**Excerpt**
________________________________________
4) It is worth a tour of the Colon Theatre to see the main hall. Be sure to ask whether they'll turn the lights on in the main hall, because in the past they had tours with the lights off, except for a single large working bulb, and people had to hold hands in the darkness (I am not kidding you). Tickets at the Colon Theatre itself; they have tours in English. Schedule: Mondays to Fridays: 11, 12, 13, 14.30, 15 y 16 hrs. Saturdays: 9, 10.30, 11, 12, 13, 14.30, 15 y 16 hrs. Sundays: 11, 12, 13, 14 y 15 hrs. (according to their Web site: http://www.teatrocolon.org.ar/inicio.htm). It is quite worthwhile to see a performance, but unfortunately they do not sell tickets except at the ticket window. Hotels and concierges cannot get tickets that I know of, like in the USA , but perhaps a good tip may persuade one of the hotel people to stand in line for you. EDITOR’S NOTE: I THINK THE COLON IS CLOSED FOR RENOVATIONS FOR AT LEAST A YEAR SO I DON’T THINK YOU’LL BE ABLE TO VISIT, BUT SEE THE OUTSIDE AS IT IS A BEAUTIFUL BUILDING.

 

5) You must see the Recoleta Cemetery , in the Recoleta neighborhood (what else!). If you can find someone to explain that place it would be much better, because it is indeed unique. Evita Peron is there, but not in her own mausoleum, but rather in the Duarte family mausoleum (her maiden name before marrying Peron).
________________________________________
**Source material**

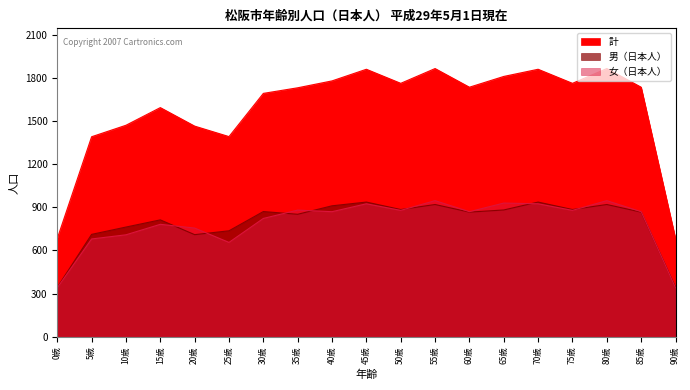

Reading right to left, list all the values displayed in this chart.

男（日本人）: 343	867	920	885	937	882	867	920	885	937	911	852	871	737	710	813	763	712	343
女（日本人）: 340	870	947	879	925	930	870	947	879	925	870	881	823	656	756	782	709	680	340
計: 683	1737	1867	1764	1862	1812	1737	1867	1764	1862	1781	1733	1694	1393	1466	1595	1472	1392	683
________________________________________
**Tasks to carry out**
(a) Rewrite everything in the sightseeing tips from "5) You must" down to "before marrying Peron).", putting "tomb" in place of "mausoleum".
(b) Why do the sightseeing tips say visitors on a Colon Theatre tour should ask whether the main hall lights will be turned on?

**Solutions to each task**
(a)
5) You must see the Recoleta Cemetery , in the Recoleta neighborhood (what else!). If you can find someone to explain that place it would be much better, because it is indeed unique. Evita Peron is there, but not in her own tomb, but rather in the Duarte family tomb (her maiden name before marrying Peron).

(b) In the past, tours ran with the main hall lights off except for a single large working bulb. People had to hold hands in the darkness.